Instructions for the task: Retype the records without changes, starting at their first line and ending at the line that contains "Every detail of", with both of those lines included.

Records for this task:
———
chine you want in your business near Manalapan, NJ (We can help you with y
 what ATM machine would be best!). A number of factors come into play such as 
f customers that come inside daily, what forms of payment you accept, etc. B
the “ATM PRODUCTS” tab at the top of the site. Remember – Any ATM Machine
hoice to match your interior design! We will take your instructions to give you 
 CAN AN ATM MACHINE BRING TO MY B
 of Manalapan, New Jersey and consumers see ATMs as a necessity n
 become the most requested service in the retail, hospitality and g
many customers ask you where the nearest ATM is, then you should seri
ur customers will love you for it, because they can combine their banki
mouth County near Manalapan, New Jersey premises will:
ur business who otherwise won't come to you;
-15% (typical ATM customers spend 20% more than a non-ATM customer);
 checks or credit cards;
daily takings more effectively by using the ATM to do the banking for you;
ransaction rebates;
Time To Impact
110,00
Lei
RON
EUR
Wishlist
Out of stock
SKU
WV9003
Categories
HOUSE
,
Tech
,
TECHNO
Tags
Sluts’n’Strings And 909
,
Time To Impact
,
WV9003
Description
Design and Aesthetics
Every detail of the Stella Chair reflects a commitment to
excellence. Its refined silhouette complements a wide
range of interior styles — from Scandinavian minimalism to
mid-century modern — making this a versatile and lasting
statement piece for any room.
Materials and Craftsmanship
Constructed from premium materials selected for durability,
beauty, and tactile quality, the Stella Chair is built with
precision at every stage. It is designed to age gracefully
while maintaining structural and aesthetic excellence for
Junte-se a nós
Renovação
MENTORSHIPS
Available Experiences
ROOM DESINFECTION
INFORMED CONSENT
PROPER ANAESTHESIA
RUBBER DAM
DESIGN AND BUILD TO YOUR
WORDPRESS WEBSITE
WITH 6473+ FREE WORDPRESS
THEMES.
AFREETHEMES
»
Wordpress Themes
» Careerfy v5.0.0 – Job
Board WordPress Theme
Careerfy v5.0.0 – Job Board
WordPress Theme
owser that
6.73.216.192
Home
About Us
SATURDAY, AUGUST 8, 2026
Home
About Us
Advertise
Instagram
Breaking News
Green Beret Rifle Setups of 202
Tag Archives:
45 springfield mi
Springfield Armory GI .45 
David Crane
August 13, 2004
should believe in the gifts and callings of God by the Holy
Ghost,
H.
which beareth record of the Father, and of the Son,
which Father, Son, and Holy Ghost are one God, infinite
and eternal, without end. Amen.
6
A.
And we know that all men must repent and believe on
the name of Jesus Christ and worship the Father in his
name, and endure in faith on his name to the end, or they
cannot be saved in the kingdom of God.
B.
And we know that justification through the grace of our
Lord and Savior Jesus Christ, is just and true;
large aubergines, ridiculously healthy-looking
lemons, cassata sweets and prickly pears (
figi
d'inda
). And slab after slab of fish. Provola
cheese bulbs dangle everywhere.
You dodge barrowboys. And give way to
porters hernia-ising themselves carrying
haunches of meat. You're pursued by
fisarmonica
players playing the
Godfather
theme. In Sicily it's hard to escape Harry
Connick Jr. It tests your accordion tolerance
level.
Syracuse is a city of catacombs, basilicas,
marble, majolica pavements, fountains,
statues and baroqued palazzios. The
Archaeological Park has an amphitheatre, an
———
Problem solution:
chine you want in your business near Manalapan, NJ (We can help you with y
 what ATM machine would be best!). A number of factors come into play such as 
f customers that come inside daily, what forms of payment you accept, etc. B
the “ATM PRODUCTS” tab at the top of the site. Remember – Any ATM Machine
hoice to match your interior design! We will take your instructions to give you 
 CAN AN ATM MACHINE BRING TO MY B
 of Manalapan, New Jersey and consumers see ATMs as a necessity n
 become the most requested service in the retail, hospitality and g
many customers ask you where the nearest ATM is, then you should seri
ur customers will love you for it, because they can combine their banki
mouth County near Manalapan, New Jersey premises will:
ur business who otherwise won't come to you;
-15% (typical ATM customers spend 20% more than a non-ATM customer);
 checks or credit cards;
daily takings more effectively by using the ATM to do the banking for you;
ransaction rebates;
Time To Impact
110,00
Lei
RON
EUR
Wishlist
Out of stock
SKU
WV9003
Categories
HOUSE
,
Tech
,
TECHNO
Tags
Sluts’n’Strings And 909
,
Time To Impact
,
WV9003
Description
Design and Aesthetics
Every detail of the Stella Chair reflects a commitment to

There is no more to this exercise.